Work required
Find the lines of data that contain the string "Henderson", then list them.

[Dataset excerpts]
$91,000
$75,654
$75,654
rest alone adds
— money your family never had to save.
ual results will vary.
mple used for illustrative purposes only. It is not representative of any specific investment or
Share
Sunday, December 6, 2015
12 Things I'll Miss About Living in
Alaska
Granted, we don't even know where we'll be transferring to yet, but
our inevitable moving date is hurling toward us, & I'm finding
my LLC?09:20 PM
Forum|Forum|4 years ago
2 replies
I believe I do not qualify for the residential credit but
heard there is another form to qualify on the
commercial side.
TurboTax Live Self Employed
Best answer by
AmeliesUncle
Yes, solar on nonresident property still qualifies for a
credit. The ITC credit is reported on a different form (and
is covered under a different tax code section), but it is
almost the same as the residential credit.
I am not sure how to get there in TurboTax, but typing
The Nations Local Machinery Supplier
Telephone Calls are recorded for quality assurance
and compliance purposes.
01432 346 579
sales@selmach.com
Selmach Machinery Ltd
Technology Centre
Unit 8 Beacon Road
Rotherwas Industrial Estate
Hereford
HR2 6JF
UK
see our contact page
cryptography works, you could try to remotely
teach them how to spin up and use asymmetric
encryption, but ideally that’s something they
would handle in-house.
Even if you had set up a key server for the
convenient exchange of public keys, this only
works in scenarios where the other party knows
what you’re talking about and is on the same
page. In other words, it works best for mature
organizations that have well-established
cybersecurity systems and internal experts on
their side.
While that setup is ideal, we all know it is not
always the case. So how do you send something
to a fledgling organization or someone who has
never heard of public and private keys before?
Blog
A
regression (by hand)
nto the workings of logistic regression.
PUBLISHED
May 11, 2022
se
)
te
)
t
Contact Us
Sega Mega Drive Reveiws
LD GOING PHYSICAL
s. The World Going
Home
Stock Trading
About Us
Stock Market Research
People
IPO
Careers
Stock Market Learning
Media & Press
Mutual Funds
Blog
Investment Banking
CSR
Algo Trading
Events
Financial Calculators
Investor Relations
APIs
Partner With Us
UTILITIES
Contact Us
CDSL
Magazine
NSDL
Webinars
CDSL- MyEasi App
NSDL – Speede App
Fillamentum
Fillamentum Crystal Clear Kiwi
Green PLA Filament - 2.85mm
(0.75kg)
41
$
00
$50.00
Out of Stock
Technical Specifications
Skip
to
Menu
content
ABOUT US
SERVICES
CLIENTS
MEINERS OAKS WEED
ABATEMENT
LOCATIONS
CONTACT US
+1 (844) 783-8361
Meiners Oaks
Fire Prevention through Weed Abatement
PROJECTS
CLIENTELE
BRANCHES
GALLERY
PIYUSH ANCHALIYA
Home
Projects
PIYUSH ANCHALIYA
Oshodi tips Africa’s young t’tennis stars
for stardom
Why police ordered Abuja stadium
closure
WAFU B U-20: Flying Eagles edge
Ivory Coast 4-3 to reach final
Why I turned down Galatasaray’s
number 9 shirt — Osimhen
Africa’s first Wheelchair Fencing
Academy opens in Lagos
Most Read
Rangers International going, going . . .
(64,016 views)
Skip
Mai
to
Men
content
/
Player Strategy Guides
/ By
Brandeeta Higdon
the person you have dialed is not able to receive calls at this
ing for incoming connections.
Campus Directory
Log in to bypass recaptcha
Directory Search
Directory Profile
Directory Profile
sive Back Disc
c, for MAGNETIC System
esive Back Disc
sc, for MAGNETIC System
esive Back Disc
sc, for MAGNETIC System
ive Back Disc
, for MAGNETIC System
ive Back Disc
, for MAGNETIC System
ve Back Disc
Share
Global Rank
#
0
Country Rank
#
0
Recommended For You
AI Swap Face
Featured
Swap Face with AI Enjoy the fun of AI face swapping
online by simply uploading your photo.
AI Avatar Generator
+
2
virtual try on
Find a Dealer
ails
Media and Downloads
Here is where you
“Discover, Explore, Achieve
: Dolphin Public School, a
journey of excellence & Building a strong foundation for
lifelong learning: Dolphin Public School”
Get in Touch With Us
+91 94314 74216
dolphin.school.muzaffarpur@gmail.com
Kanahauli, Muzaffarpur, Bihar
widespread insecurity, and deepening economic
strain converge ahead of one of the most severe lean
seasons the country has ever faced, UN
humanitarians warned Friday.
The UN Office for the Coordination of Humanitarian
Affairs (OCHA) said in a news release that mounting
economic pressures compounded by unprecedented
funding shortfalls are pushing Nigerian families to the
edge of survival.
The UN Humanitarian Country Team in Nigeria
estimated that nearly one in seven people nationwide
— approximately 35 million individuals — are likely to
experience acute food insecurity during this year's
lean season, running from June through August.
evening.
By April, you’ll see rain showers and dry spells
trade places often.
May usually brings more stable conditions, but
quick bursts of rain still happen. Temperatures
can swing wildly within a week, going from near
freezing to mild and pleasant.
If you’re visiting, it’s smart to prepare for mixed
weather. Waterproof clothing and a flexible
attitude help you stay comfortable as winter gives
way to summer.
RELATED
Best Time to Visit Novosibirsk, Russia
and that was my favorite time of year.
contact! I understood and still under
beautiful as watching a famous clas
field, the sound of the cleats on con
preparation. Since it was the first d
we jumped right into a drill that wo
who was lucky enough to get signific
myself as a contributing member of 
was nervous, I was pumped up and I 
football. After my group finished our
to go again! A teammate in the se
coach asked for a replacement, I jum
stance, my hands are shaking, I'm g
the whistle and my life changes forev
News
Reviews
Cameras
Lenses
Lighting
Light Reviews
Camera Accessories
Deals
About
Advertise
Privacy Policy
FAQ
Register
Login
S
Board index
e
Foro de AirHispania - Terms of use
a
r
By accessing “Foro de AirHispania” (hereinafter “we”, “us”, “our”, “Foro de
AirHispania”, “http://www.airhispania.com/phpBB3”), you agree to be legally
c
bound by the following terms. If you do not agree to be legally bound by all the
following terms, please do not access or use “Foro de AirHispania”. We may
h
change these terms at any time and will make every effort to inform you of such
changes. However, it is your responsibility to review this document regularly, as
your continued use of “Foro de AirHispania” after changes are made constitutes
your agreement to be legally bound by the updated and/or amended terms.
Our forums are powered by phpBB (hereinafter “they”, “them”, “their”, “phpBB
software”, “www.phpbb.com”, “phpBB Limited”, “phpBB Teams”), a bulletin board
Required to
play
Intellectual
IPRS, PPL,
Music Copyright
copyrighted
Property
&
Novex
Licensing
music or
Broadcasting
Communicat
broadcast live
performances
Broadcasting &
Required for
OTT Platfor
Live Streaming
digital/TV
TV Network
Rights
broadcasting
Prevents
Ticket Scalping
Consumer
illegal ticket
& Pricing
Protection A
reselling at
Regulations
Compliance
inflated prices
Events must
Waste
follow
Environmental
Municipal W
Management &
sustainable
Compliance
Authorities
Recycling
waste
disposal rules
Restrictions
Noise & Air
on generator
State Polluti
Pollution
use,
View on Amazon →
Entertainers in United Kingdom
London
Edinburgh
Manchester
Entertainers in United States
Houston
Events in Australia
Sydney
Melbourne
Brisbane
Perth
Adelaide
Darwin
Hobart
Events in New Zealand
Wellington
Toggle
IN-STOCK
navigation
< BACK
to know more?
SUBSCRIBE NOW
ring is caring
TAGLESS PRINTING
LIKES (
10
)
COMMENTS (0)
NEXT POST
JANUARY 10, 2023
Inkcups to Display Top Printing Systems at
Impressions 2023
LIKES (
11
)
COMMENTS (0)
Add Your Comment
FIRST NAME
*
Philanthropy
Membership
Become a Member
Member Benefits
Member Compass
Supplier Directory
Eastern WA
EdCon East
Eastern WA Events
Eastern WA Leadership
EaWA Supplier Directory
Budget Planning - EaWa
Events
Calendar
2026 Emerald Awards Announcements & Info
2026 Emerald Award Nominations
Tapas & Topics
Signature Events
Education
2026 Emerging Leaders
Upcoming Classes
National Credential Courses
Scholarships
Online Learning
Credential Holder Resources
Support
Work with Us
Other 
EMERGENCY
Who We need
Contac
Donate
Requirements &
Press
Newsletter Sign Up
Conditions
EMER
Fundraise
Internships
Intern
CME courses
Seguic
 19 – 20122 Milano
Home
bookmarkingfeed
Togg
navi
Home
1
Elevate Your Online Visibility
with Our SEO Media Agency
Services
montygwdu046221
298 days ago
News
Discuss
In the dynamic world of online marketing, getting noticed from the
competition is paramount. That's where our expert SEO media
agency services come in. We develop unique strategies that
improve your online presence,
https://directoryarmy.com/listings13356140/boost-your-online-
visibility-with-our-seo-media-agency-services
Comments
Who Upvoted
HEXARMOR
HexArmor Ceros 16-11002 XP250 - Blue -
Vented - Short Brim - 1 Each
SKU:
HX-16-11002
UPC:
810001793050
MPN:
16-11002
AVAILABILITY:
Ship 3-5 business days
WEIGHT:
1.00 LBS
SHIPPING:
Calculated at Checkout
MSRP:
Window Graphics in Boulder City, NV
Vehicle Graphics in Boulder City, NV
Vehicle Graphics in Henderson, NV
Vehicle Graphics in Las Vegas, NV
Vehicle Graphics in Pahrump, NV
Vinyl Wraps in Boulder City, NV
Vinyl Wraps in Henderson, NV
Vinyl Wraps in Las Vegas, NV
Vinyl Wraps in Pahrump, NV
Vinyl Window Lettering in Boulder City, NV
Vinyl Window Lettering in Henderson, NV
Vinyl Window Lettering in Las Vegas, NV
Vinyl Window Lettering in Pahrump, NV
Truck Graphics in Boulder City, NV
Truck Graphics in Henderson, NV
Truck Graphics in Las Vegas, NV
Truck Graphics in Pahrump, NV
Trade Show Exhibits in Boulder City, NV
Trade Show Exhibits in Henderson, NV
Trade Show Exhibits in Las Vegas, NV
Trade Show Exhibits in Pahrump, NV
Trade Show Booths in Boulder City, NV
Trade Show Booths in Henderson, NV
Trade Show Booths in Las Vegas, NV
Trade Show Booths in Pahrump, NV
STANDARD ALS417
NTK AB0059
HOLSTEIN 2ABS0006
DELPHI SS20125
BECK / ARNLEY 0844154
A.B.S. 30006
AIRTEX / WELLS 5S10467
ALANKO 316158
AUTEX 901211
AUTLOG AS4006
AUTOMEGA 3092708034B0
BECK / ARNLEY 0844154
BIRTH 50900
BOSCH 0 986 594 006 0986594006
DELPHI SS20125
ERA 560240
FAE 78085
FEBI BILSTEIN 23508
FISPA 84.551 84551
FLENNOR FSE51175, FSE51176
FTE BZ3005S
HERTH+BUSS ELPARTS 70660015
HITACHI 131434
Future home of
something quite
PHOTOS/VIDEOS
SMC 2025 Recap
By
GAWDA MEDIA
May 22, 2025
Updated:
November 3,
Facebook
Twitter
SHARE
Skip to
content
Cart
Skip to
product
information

Solution for this exercise
Vehicle Graphics in Henderson, NV
Vinyl Wraps in Henderson, NV
Vinyl Window Lettering in Henderson, NV
Truck Graphics in Henderson, NV
Trade Show Exhibits in Henderson, NV
Trade Show Booths in Henderson, NV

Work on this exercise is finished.